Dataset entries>
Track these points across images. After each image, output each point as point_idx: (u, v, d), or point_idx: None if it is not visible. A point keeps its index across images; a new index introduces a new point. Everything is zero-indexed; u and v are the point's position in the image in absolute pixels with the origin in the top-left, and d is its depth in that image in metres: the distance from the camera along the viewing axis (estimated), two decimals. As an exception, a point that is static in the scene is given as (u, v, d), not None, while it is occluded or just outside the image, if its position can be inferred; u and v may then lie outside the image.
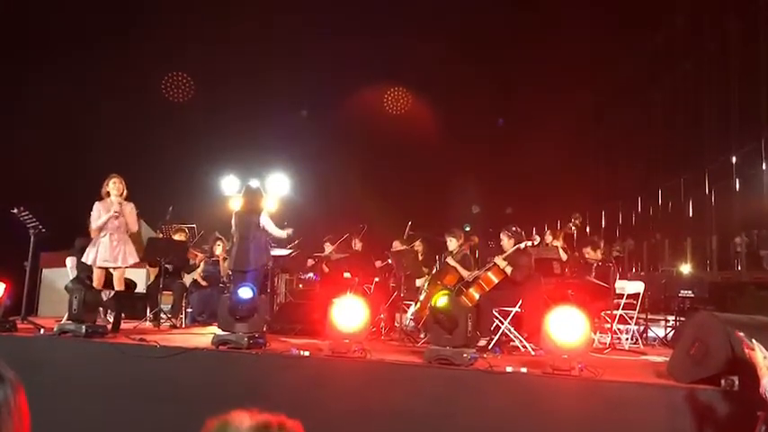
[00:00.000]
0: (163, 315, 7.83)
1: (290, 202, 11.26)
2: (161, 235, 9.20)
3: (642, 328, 7.77)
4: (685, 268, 12.54)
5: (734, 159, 12.41)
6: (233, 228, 7.57)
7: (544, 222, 14.30)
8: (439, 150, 14.76)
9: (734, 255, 11.51)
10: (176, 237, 8.73)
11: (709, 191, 13.48)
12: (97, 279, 6.89)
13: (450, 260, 7.58)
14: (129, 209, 7.00)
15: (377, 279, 8.52)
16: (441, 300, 5.46)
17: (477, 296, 6.71)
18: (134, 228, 7.08)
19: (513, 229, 7.00)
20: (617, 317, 7.14)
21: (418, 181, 15.39)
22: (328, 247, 9.19)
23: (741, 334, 3.56)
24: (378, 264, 8.81)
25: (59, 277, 8.77)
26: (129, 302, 7.72)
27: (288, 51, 13.58)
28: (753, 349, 3.30)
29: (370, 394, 5.22)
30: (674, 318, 8.09)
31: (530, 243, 7.06)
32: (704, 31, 13.20)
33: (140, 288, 8.38)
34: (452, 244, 7.71)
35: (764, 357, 3.21)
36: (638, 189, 15.72)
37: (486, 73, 14.50)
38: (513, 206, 15.48)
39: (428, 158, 15.01)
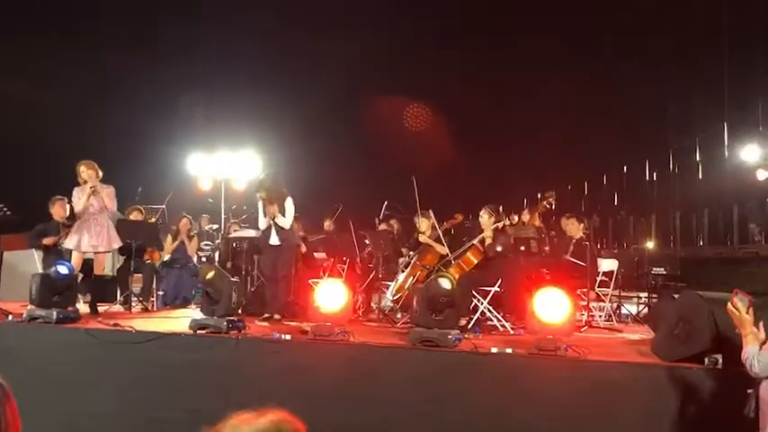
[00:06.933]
0: (133, 298, 7.61)
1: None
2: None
3: (615, 305, 7.88)
4: (649, 244, 12.79)
5: (697, 140, 12.70)
6: (260, 213, 7.17)
7: (513, 201, 14.39)
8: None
9: (751, 239, 11.81)
10: (132, 216, 8.46)
11: (673, 169, 13.76)
12: (76, 264, 6.66)
13: (422, 238, 7.55)
14: (106, 191, 6.85)
15: (346, 258, 8.33)
16: (444, 282, 5.38)
17: (456, 276, 6.70)
18: (112, 208, 6.96)
19: (494, 207, 7.00)
20: (593, 294, 7.21)
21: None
22: (328, 224, 9.13)
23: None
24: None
25: (21, 260, 8.44)
26: (101, 286, 7.47)
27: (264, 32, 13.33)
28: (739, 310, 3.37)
29: (355, 377, 5.17)
30: (646, 295, 8.23)
31: (508, 222, 7.08)
32: (669, 11, 13.36)
33: (108, 270, 8.13)
34: (423, 224, 7.66)
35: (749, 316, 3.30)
36: (604, 167, 15.93)
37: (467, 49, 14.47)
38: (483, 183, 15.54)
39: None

ASSIGNMENT> From the records above, reproduce exactly the lines from the one with "16: (441, 300, 5.46)" to the one with "26: (129, 302, 7.72)", both included, and no others.

WRITTEN SOLUTION>
16: (441, 300, 5.46)
17: (477, 296, 6.71)
18: (134, 228, 7.08)
19: (513, 229, 7.00)
20: (617, 317, 7.14)
21: (418, 181, 15.39)
22: (328, 247, 9.19)
23: (741, 334, 3.56)
24: (378, 264, 8.81)
25: (59, 277, 8.77)
26: (129, 302, 7.72)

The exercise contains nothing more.